Pose landmark coordinates
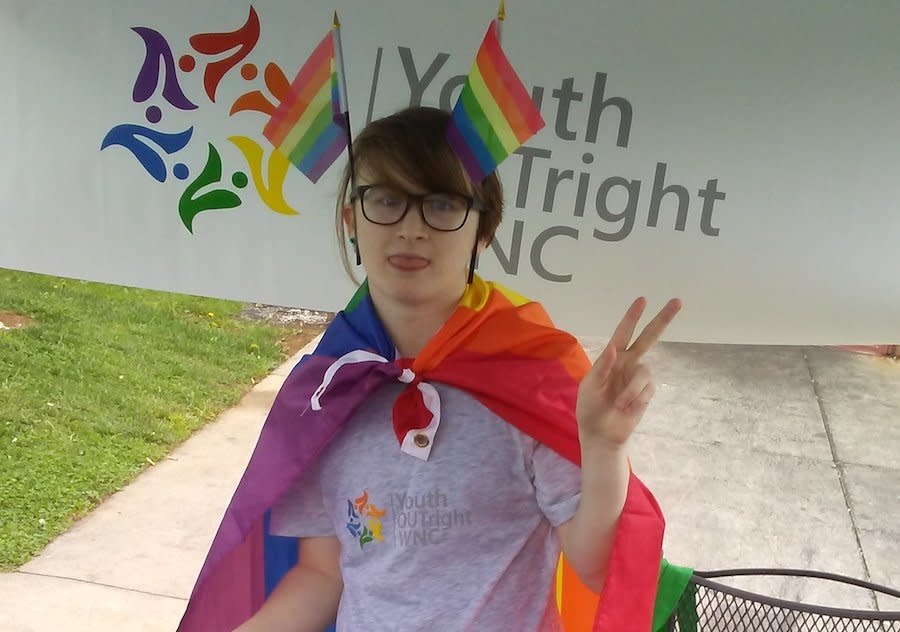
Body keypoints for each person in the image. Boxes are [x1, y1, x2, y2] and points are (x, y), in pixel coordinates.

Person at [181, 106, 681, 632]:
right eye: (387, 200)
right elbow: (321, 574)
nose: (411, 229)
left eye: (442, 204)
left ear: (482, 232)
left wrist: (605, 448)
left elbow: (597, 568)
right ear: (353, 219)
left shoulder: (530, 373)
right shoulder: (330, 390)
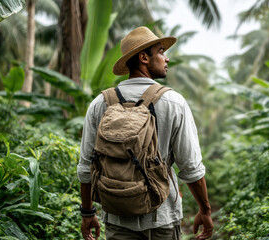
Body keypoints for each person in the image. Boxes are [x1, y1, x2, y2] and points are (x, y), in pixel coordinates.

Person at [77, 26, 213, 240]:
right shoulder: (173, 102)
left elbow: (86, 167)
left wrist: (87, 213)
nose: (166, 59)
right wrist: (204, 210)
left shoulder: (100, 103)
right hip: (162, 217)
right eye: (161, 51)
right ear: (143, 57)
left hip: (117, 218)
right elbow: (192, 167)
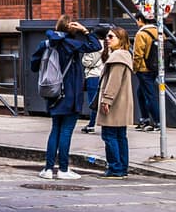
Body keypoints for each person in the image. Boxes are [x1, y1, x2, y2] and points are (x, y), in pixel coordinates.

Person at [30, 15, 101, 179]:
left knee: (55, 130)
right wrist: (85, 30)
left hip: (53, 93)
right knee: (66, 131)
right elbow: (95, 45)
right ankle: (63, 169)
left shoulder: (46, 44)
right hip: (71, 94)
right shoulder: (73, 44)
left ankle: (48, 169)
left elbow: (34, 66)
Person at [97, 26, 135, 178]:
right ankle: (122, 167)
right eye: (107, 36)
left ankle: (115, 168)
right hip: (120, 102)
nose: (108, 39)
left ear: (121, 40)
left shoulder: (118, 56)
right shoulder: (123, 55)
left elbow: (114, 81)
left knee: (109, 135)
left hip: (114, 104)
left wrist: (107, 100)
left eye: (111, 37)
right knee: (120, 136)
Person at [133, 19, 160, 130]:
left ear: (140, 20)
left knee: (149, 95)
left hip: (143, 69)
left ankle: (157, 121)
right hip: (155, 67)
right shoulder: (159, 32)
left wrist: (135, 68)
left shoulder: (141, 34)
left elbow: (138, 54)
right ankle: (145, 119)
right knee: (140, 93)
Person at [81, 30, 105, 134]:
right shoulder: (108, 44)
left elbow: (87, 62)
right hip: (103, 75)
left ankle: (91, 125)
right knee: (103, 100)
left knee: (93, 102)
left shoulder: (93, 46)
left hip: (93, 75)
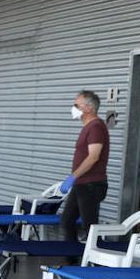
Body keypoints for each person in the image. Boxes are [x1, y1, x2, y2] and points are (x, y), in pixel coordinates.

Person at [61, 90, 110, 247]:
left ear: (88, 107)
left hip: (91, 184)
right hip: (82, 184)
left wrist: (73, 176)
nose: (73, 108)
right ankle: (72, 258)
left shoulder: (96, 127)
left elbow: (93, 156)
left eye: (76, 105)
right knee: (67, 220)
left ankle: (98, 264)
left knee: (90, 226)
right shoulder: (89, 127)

---

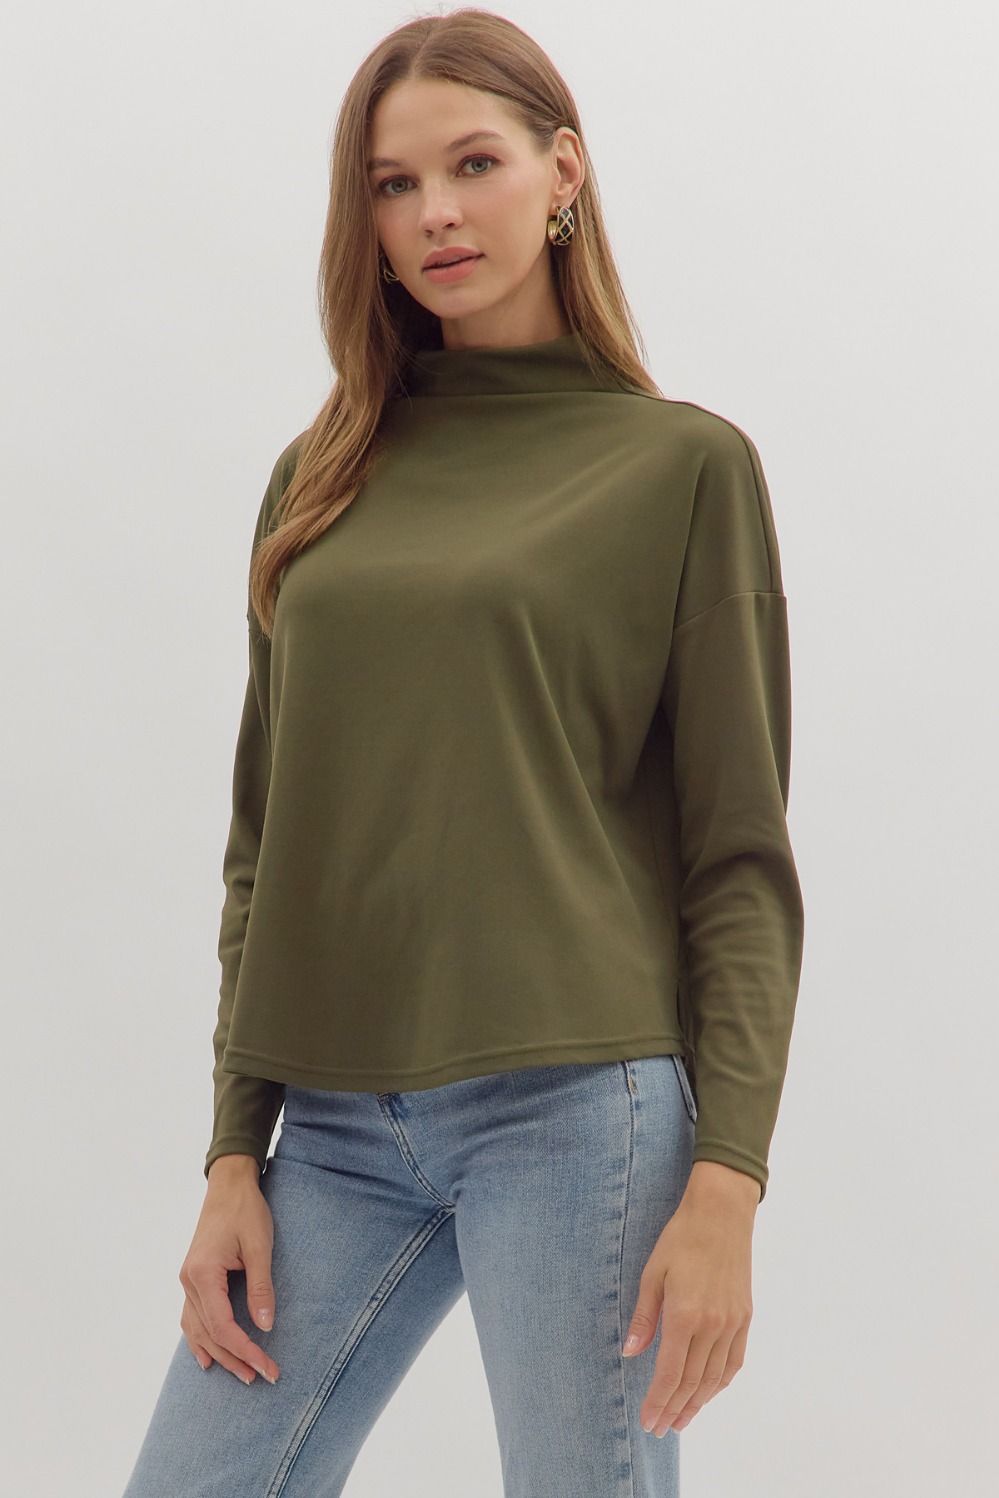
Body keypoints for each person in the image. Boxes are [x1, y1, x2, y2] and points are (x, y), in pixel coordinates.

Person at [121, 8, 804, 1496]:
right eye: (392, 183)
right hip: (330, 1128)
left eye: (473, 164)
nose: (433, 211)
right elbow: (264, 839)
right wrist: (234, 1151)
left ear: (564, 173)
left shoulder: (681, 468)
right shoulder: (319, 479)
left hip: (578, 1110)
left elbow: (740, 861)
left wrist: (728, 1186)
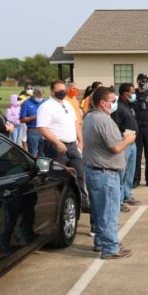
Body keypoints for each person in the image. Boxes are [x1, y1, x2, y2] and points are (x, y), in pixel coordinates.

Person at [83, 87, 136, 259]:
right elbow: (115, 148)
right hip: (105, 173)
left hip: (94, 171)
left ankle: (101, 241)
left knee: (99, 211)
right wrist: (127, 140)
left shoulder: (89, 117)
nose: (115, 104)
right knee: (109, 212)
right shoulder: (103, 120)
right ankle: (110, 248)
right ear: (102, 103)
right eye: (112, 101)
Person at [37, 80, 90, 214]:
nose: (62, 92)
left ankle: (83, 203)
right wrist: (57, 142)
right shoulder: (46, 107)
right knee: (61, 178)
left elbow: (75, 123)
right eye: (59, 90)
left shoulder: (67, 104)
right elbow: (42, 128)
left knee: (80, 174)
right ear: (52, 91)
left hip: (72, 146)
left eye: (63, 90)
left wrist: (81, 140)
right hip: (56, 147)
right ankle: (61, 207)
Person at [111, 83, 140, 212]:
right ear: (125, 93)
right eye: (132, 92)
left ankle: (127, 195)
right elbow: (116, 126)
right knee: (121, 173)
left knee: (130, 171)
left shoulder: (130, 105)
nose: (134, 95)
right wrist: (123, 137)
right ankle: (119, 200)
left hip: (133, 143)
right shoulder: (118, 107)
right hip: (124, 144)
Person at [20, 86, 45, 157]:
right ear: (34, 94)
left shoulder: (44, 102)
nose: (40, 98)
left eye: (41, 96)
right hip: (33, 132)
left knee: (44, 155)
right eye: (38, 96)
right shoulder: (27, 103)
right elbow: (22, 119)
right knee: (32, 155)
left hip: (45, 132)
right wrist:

WHAT YOU SHOULD DO
List the lines of the entries that include "nose".

RESPONSE AREA
nose: (411, 229)
nose: (166, 59)
nose: (108, 39)
nose: (73, 108)
nose: (433, 211)
nose: (115, 104)
nose: (62, 92)
nose: (134, 95)
nose: (40, 98)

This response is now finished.